Start of Task input

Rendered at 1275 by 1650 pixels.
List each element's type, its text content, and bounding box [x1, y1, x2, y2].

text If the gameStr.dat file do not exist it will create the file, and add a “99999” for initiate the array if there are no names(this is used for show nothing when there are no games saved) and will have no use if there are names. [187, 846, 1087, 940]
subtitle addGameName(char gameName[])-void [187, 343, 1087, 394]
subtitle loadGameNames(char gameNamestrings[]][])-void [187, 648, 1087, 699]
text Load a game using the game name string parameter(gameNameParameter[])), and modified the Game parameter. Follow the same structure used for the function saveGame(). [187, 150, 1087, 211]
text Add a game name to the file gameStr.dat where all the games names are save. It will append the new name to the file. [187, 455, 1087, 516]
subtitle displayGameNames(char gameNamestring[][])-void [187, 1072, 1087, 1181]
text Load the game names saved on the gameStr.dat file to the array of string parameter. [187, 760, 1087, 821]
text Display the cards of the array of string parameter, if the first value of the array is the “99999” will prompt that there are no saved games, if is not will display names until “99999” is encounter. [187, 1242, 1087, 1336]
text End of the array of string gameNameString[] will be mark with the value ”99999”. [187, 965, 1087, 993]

End of Task input
Start of Task input

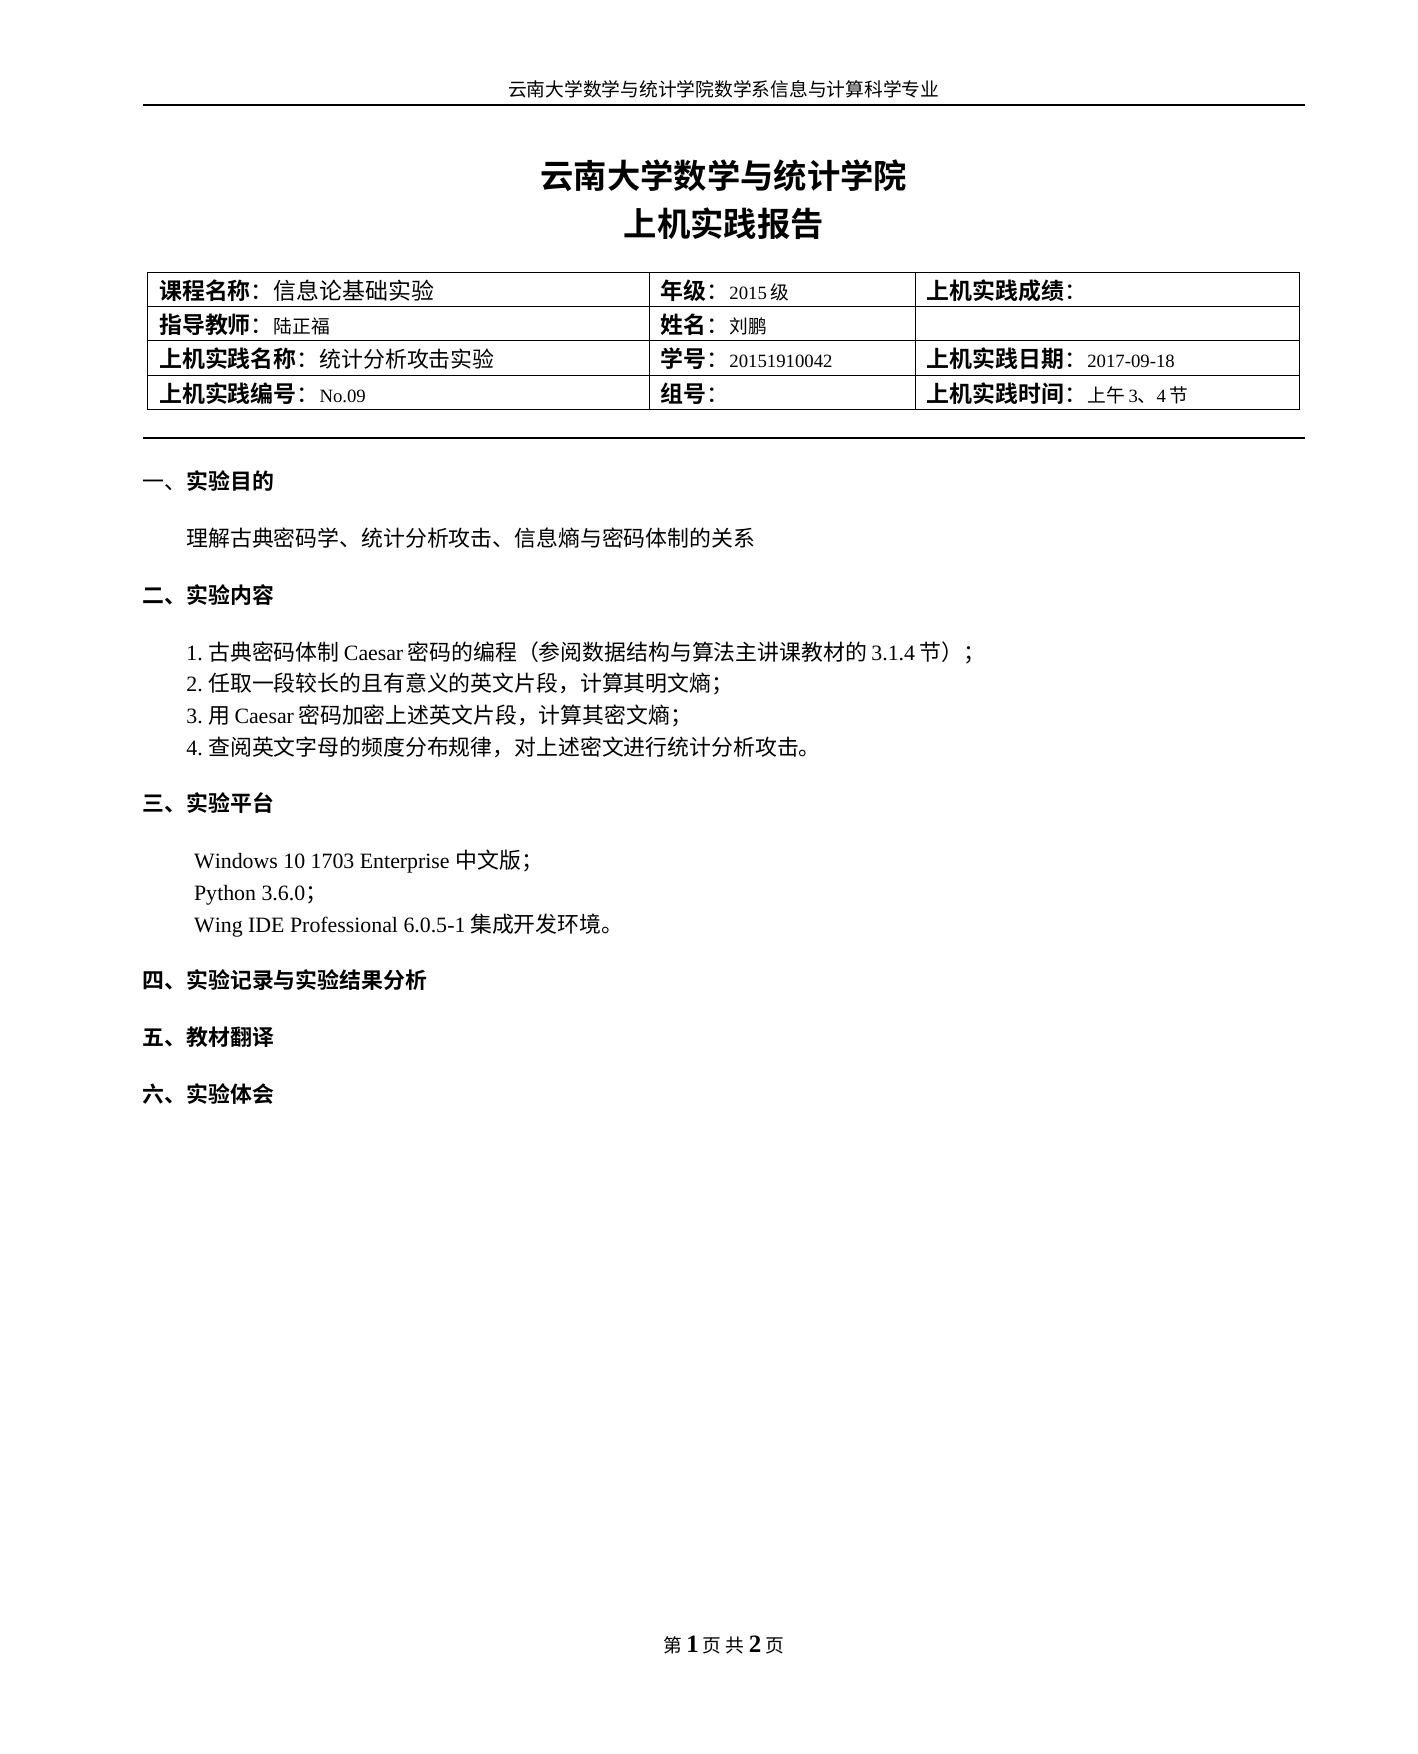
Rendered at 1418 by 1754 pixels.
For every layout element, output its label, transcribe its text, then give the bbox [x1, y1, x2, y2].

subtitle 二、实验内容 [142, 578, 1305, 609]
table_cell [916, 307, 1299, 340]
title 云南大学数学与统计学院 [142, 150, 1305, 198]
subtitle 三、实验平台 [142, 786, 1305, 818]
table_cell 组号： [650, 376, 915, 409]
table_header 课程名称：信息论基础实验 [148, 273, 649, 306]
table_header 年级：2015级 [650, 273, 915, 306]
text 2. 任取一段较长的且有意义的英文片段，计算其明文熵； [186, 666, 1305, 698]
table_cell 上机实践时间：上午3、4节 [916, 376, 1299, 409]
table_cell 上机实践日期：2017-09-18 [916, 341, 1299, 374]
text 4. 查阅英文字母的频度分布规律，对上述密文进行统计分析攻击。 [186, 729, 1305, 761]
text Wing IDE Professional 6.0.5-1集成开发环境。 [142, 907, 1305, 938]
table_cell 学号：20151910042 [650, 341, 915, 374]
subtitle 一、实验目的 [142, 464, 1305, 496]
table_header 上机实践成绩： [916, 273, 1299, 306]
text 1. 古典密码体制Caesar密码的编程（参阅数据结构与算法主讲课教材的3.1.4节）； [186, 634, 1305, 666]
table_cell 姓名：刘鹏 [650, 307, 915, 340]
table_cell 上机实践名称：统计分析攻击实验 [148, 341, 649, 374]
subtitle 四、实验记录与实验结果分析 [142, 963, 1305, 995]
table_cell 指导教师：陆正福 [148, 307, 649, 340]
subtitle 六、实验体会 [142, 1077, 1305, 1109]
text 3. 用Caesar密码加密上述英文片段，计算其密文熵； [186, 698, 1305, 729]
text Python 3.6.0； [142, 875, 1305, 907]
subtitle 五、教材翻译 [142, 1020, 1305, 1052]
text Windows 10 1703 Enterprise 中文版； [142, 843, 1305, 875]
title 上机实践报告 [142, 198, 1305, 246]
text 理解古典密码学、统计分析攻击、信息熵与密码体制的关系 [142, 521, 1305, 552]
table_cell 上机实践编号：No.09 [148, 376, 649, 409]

End of Task input

• _What the task asks_: Whichever lines of the material hold the word "file", find and copy them.

• _Answer to this task_:
text If the gameStr.dat file do not exist it will create the file, and add a “99999” for initiate the array if there are no names(this is used for show nothing when there are no games saved) and will have no use if there are names. [187, 846, 1087, 940]
text Add a game name to the file gameStr.dat where all the games names are save. It will append the new name to the file. [187, 455, 1087, 516]
text Load the game names saved on the gameStr.dat file to the array of string parameter. [187, 760, 1087, 821]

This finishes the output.